**YOUR GOAL:** Put every line of the material below into a Markdown table with two columns, Row and Line. Number the rows in order and skip any blank lines.
BEGIN
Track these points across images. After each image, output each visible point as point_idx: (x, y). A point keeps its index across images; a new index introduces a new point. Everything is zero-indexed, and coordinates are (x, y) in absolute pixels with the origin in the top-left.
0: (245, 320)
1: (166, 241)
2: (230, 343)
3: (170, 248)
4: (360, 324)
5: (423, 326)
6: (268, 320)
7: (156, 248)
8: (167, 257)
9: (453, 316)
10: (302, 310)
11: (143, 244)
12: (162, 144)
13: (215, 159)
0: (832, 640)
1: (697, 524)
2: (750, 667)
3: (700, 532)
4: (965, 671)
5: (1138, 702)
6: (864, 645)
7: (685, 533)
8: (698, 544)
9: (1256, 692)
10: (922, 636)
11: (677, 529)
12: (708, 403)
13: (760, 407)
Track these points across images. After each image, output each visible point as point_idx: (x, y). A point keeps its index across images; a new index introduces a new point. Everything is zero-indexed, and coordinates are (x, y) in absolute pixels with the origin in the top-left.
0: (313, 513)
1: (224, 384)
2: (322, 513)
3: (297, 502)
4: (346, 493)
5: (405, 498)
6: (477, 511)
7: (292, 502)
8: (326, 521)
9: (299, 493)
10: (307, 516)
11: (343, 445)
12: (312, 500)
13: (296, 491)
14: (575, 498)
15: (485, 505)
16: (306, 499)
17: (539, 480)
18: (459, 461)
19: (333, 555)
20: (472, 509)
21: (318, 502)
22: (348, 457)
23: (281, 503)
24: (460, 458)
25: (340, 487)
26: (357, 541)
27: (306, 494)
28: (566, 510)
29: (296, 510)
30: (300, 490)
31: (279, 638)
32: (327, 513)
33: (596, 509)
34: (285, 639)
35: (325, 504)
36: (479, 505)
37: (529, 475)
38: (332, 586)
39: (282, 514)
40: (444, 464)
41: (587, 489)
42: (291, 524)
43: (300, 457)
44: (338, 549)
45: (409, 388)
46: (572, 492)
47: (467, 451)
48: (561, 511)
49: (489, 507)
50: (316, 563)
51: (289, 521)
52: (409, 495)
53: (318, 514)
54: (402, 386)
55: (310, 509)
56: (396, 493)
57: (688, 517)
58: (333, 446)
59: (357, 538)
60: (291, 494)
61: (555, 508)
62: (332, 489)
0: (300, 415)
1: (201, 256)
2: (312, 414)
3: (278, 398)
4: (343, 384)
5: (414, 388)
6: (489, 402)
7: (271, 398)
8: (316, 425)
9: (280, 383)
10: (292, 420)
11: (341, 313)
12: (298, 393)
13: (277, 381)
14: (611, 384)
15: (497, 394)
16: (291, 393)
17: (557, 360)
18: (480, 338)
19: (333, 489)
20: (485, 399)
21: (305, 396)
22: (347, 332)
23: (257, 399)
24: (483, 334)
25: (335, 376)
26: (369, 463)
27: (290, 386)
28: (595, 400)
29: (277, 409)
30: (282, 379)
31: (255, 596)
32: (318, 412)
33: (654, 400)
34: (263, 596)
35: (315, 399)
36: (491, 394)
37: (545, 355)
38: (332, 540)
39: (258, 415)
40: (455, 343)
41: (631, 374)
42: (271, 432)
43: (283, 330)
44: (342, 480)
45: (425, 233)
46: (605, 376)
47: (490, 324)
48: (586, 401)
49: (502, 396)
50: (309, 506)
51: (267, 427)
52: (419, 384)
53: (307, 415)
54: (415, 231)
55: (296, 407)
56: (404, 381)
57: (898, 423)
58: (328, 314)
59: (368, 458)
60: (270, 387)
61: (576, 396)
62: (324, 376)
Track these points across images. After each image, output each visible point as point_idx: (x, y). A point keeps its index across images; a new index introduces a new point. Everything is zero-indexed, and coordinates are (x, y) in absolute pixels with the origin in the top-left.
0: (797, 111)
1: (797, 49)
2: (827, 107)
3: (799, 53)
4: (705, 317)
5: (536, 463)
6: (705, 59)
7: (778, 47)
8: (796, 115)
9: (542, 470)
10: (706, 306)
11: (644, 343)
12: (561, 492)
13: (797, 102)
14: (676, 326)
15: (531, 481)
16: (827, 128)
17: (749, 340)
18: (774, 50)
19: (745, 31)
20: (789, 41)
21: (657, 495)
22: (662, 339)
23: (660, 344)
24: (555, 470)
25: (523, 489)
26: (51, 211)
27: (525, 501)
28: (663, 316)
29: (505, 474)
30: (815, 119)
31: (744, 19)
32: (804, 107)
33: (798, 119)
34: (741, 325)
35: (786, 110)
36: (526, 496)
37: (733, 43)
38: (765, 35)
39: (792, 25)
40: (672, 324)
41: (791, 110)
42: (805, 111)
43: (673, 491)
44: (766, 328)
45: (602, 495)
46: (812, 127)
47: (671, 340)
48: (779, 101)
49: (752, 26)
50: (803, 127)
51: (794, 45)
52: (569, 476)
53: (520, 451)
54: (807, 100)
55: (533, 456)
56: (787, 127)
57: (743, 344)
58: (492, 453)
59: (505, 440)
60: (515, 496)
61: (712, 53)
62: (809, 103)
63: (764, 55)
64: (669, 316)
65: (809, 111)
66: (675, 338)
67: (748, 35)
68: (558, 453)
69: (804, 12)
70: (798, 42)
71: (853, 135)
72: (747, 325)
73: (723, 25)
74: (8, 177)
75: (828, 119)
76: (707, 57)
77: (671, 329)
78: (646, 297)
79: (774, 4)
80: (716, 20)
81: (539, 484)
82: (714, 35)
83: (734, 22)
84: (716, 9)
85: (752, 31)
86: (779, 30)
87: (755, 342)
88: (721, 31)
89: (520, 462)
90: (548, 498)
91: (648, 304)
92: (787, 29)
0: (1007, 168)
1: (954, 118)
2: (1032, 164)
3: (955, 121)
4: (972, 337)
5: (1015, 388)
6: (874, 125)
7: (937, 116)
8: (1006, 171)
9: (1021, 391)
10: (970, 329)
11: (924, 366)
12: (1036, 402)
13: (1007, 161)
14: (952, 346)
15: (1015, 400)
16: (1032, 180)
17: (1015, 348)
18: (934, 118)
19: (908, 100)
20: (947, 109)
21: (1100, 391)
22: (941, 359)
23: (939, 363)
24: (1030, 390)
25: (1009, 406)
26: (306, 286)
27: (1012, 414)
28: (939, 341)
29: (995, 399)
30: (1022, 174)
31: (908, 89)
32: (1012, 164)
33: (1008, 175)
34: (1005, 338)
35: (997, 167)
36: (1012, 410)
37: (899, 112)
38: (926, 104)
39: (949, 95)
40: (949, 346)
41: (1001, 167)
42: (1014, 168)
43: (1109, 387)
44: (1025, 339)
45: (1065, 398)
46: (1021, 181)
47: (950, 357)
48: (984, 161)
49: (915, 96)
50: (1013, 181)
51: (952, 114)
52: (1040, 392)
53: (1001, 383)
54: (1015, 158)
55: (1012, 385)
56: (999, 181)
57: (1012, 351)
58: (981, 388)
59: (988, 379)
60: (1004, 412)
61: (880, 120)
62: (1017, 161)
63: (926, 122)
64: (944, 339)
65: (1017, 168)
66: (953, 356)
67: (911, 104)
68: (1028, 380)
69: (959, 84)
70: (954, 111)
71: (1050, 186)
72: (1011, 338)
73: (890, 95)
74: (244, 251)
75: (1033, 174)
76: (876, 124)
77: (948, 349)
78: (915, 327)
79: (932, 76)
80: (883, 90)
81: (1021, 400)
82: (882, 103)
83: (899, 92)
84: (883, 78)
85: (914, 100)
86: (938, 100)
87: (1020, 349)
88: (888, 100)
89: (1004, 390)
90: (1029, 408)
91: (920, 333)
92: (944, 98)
END
**YOUR SOLUTION:**
| Row | Line |
|---|---|
| 1 | Track these points across images. After each image, output each visible point as point_idx: (x, y). A point keeps its index across images; a new index introduces a new point. Everything is zero-indexed, and coordinates are (x, y) in absolute pixels with the origin in the top-left. |
| 2 | 0: (245, 320) |
| 3 | 1: (166, 241) |
| 4 | 2: (230, 343) |
| 5 | 3: (170, 248) |
| 6 | 4: (360, 324) |
| 7 | 5: (423, 326) |
| 8 | 6: (268, 320) |
| 9 | 7: (156, 248) |
| 10 | 8: (167, 257) |
| 11 | 9: (453, 316) |
| 12 | 10: (302, 310) |
| 13 | 11: (143, 244) |
| 14 | 12: (162, 144) |
| 15 | 13: (215, 159) |
| 16 | 0: (832, 640) |
| 17 | 1: (697, 524) |
| 18 | 2: (750, 667) |
| 19 | 3: (700, 532) |
| 20 | 4: (965, 671) |
| 21 | 5: (1138, 702) |
| 22 | 6: (864, 645) |
| 23 | 7: (685, 533) |
| 24 | 8: (698, 544) |
| 25 | 9: (1256, 692) |
| 26 | 10: (922, 636) |
| 27 | 11: (677, 529) |
| 28 | 12: (708, 403) |
| 29 | 13: (760, 407) |
| 30 | Track these points across images. After each image, output each visible point as point_idx: (x, y). A point keeps its index across images; a new index introduces a new point. Everything is zero-indexed, and coordinates are (x, y) in absolute pixels with the origin in the top-left. |
| 31 | 0: (313, 513) |
| 32 | 1: (224, 384) |
| 33 | 2: (322, 513) |
| 34 | 3: (297, 502) |
| 35 | 4: (346, 493) |
| 36 | 5: (405, 498) |
| 37 | 6: (477, 511) |
| 38 | 7: (292, 502) |
| 39 | 8: (326, 521) |
| 40 | 9: (299, 493) |
| 41 | 10: (307, 516) |
| 42 | 11: (343, 445) |
| 43 | 12: (312, 500) |
| 44 | 13: (296, 491) |
| 45 | 14: (575, 498) |
| 46 | 15: (485, 505) |
| 47 | 16: (306, 499) |
| 48 | 17: (539, 480) |
| 49 | 18: (459, 461) |
| 50 | 19: (333, 555) |
| 51 | 20: (472, 509) |
| 52 | 21: (318, 502) |
| 53 | 22: (348, 457) |
| 54 | 23: (281, 503) |
| 55 | 24: (460, 458) |
| 56 | 25: (340, 487) |
| 57 | 26: (357, 541) |
| 58 | 27: (306, 494) |
| 59 | 28: (566, 510) |
| 60 | 29: (296, 510) |
| 61 | 30: (300, 490) |
| 62 | 31: (279, 638) |
| 63 | 32: (327, 513) |
| 64 | 33: (596, 509) |
| 65 | 34: (285, 639) |
| 66 | 35: (325, 504) |
| 67 | 36: (479, 505) |
| 68 | 37: (529, 475) |
| 69 | 38: (332, 586) |
| 70 | 39: (282, 514) |
| 71 | 40: (444, 464) |
| 72 | 41: (587, 489) |
| 73 | 42: (291, 524) |
| 74 | 43: (300, 457) |
| 75 | 44: (338, 549) |
| 76 | 45: (409, 388) |
| 77 | 46: (572, 492) |
| 78 | 47: (467, 451) |
| 79 | 48: (561, 511) |
| 80 | 49: (489, 507) |
| 81 | 50: (316, 563) |
| 82 | 51: (289, 521) |
| 83 | 52: (409, 495) |
| 84 | 53: (318, 514) |
| 85 | 54: (402, 386) |
| 86 | 55: (310, 509) |
| 87 | 56: (396, 493) |
| 88 | 57: (688, 517) |
| 89 | 58: (333, 446) |
| 90 | 59: (357, 538) |
| 91 | 60: (291, 494) |
| 92 | 61: (555, 508) |
| 93 | 62: (332, 489) |
| 94 | 0: (300, 415) |
| 95 | 1: (201, 256) |
| 96 | 2: (312, 414) |
| 97 | 3: (278, 398) |
| 98 | 4: (343, 384) |
| 99 | 5: (414, 388) |
| 100 | 6: (489, 402) |
| 101 | 7: (271, 398) |
| 102 | 8: (316, 425) |
| 103 | 9: (280, 383) |
| 104 | 10: (292, 420) |
| 105 | 11: (341, 313) |
| 106 | 12: (298, 393) |
| 107 | 13: (277, 381) |
| 108 | 14: (611, 384) |
| 109 | 15: (497, 394) |
| 110 | 16: (291, 393) |
| 111 | 17: (557, 360) |
| 112 | 18: (480, 338) |
| 113 | 19: (333, 489) |
| 114 | 20: (485, 399) |
| 115 | 21: (305, 396) |
| 116 | 22: (347, 332) |
| 117 | 23: (257, 399) |
| 118 | 24: (483, 334) |
| 119 | 25: (335, 376) |
| 120 | 26: (369, 463) |
| 121 | 27: (290, 386) |
| 122 | 28: (595, 400) |
| 123 | 29: (277, 409) |
| 124 | 30: (282, 379) |
| 125 | 31: (255, 596) |
| 126 | 32: (318, 412) |
| 127 | 33: (654, 400) |
| 128 | 34: (263, 596) |
| 129 | 35: (315, 399) |
| 130 | 36: (491, 394) |
| 131 | 37: (545, 355) |
| 132 | 38: (332, 540) |
| 133 | 39: (258, 415) |
| 134 | 40: (455, 343) |
| 135 | 41: (631, 374) |
| 136 | 42: (271, 432) |
| 137 | 43: (283, 330) |
| 138 | 44: (342, 480) |
| 139 | 45: (425, 233) |
| 140 | 46: (605, 376) |
| 141 | 47: (490, 324) |
| 142 | 48: (586, 401) |
| 143 | 49: (502, 396) |
| 144 | 50: (309, 506) |
| 145 | 51: (267, 427) |
| 146 | 52: (419, 384) |
| 147 | 53: (307, 415) |
| 148 | 54: (415, 231) |
| 149 | 55: (296, 407) |
| 150 | 56: (404, 381) |
| 151 | 57: (898, 423) |
| 152 | 58: (328, 314) |
| 153 | 59: (368, 458) |
| 154 | 60: (270, 387) |
| 155 | 61: (576, 396) |
| 156 | 62: (324, 376) |
| 157 | Track these points across images. After each image, output each visible point as point_idx: (x, y). A point keeps its index across images; a new index introduces a new point. Everything is zero-indexed, and coordinates are (x, y) in absolute pixels with the origin in the top-left. |
| 158 | 0: (797, 111) |
| 159 | 1: (797, 49) |
| 160 | 2: (827, 107) |
| 161 | 3: (799, 53) |
| 162 | 4: (705, 317) |
| 163 | 5: (536, 463) |
| 164 | 6: (705, 59) |
| 165 | 7: (778, 47) |
| 166 | 8: (796, 115) |
| 167 | 9: (542, 470) |
| 168 | 10: (706, 306) |
| 169 | 11: (644, 343) |
| 170 | 12: (561, 492) |
| 171 | 13: (797, 102) |
| 172 | 14: (676, 326) |
| 173 | 15: (531, 481) |
| 174 | 16: (827, 128) |
| 175 | 17: (749, 340) |
| 176 | 18: (774, 50) |
| 177 | 19: (745, 31) |
| 178 | 20: (789, 41) |
| 179 | 21: (657, 495) |
| 180 | 22: (662, 339) |
| 181 | 23: (660, 344) |
| 182 | 24: (555, 470) |
| 183 | 25: (523, 489) |
| 184 | 26: (51, 211) |
| 185 | 27: (525, 501) |
| 186 | 28: (663, 316) |
| 187 | 29: (505, 474) |
| 188 | 30: (815, 119) |
| 189 | 31: (744, 19) |
| 190 | 32: (804, 107) |
| 191 | 33: (798, 119) |
| 192 | 34: (741, 325) |
| 193 | 35: (786, 110) |
| 194 | 36: (526, 496) |
| 195 | 37: (733, 43) |
| 196 | 38: (765, 35) |
| 197 | 39: (792, 25) |
| 198 | 40: (672, 324) |
| 199 | 41: (791, 110) |
| 200 | 42: (805, 111) |
| 201 | 43: (673, 491) |
| 202 | 44: (766, 328) |
| 203 | 45: (602, 495) |
| 204 | 46: (812, 127) |
| 205 | 47: (671, 340) |
| 206 | 48: (779, 101) |
| 207 | 49: (752, 26) |
| 208 | 50: (803, 127) |
| 209 | 51: (794, 45) |
| 210 | 52: (569, 476) |
| 211 | 53: (520, 451) |
| 212 | 54: (807, 100) |
| 213 | 55: (533, 456) |
| 214 | 56: (787, 127) |
| 215 | 57: (743, 344) |
| 216 | 58: (492, 453) |
| 217 | 59: (505, 440) |
| 218 | 60: (515, 496) |
| 219 | 61: (712, 53) |
| 220 | 62: (809, 103) |
| 221 | 63: (764, 55) |
| 222 | 64: (669, 316) |
| 223 | 65: (809, 111) |
| 224 | 66: (675, 338) |
| 225 | 67: (748, 35) |
| 226 | 68: (558, 453) |
| 227 | 69: (804, 12) |
| 228 | 70: (798, 42) |
| 229 | 71: (853, 135) |
| 230 | 72: (747, 325) |
| 231 | 73: (723, 25) |
| 232 | 74: (8, 177) |
| 233 | 75: (828, 119) |
| 234 | 76: (707, 57) |
| 235 | 77: (671, 329) |
| 236 | 78: (646, 297) |
| 237 | 79: (774, 4) |
| 238 | 80: (716, 20) |
| 239 | 81: (539, 484) |
| 240 | 82: (714, 35) |
| 241 | 83: (734, 22) |
| 242 | 84: (716, 9) |
| 243 | 85: (752, 31) |
| 244 | 86: (779, 30) |
| 245 | 87: (755, 342) |
| 246 | 88: (721, 31) |
| 247 | 89: (520, 462) |
| 248 | 90: (548, 498) |
| 249 | 91: (648, 304) |
| 250 | 92: (787, 29) |
| 251 | 0: (1007, 168) |
| 252 | 1: (954, 118) |
| 253 | 2: (1032, 164) |
| 254 | 3: (955, 121) |
| 255 | 4: (972, 337) |
| 256 | 5: (1015, 388) |
| 257 | 6: (874, 125) |
| 258 | 7: (937, 116) |
| 259 | 8: (1006, 171) |
| 260 | 9: (1021, 391) |
| 261 | 10: (970, 329) |
| 262 | 11: (924, 366) |
| 263 | 12: (1036, 402) |
| 264 | 13: (1007, 161) |
| 265 | 14: (952, 346) |
| 266 | 15: (1015, 400) |
| 267 | 16: (1032, 180) |
| 268 | 17: (1015, 348) |
| 269 | 18: (934, 118) |
| 270 | 19: (908, 100) |
| 271 | 20: (947, 109) |
| 272 | 21: (1100, 391) |
| 273 | 22: (941, 359) |
| 274 | 23: (939, 363) |
| 275 | 24: (1030, 390) |
| 276 | 25: (1009, 406) |
| 277 | 26: (306, 286) |
| 278 | 27: (1012, 414) |
| 279 | 28: (939, 341) |
| 280 | 29: (995, 399) |
| 281 | 30: (1022, 174) |
| 282 | 31: (908, 89) |
| 283 | 32: (1012, 164) |
| 284 | 33: (1008, 175) |
| 285 | 34: (1005, 338) |
| 286 | 35: (997, 167) |
| 287 | 36: (1012, 410) |
| 288 | 37: (899, 112) |
| 289 | 38: (926, 104) |
| 290 | 39: (949, 95) |
| 291 | 40: (949, 346) |
| 292 | 41: (1001, 167) |
| 293 | 42: (1014, 168) |
| 294 | 43: (1109, 387) |
| 295 | 44: (1025, 339) |
| 296 | 45: (1065, 398) |
| 297 | 46: (1021, 181) |
| 298 | 47: (950, 357) |
| 299 | 48: (984, 161) |
| 300 | 49: (915, 96) |
| 301 | 50: (1013, 181) |
| 302 | 51: (952, 114) |
| 303 | 52: (1040, 392) |
| 304 | 53: (1001, 383) |
| 305 | 54: (1015, 158) |
| 306 | 55: (1012, 385) |
| 307 | 56: (999, 181) |
| 308 | 57: (1012, 351) |
| 309 | 58: (981, 388) |
| 310 | 59: (988, 379) |
| 311 | 60: (1004, 412) |
| 312 | 61: (880, 120) |
| 313 | 62: (1017, 161) |
| 314 | 63: (926, 122) |
| 315 | 64: (944, 339) |
| 316 | 65: (1017, 168) |
| 317 | 66: (953, 356) |
| 318 | 67: (911, 104) |
| 319 | 68: (1028, 380) |
| 320 | 69: (959, 84) |
| 321 | 70: (954, 111) |
| 322 | 71: (1050, 186) |
| 323 | 72: (1011, 338) |
| 324 | 73: (890, 95) |
| 325 | 74: (244, 251) |
| 326 | 75: (1033, 174) |
| 327 | 76: (876, 124) |
| 328 | 77: (948, 349) |
| 329 | 78: (915, 327) |
| 330 | 79: (932, 76) |
| 331 | 80: (883, 90) |
| 332 | 81: (1021, 400) |
| 333 | 82: (882, 103) |
| 334 | 83: (899, 92) |
| 335 | 84: (883, 78) |
| 336 | 85: (914, 100) |
| 337 | 86: (938, 100) |
| 338 | 87: (1020, 349) |
| 339 | 88: (888, 100) |
| 340 | 89: (1004, 390) |
| 341 | 90: (1029, 408) |
| 342 | 91: (920, 333) |
| 343 | 92: (944, 98) |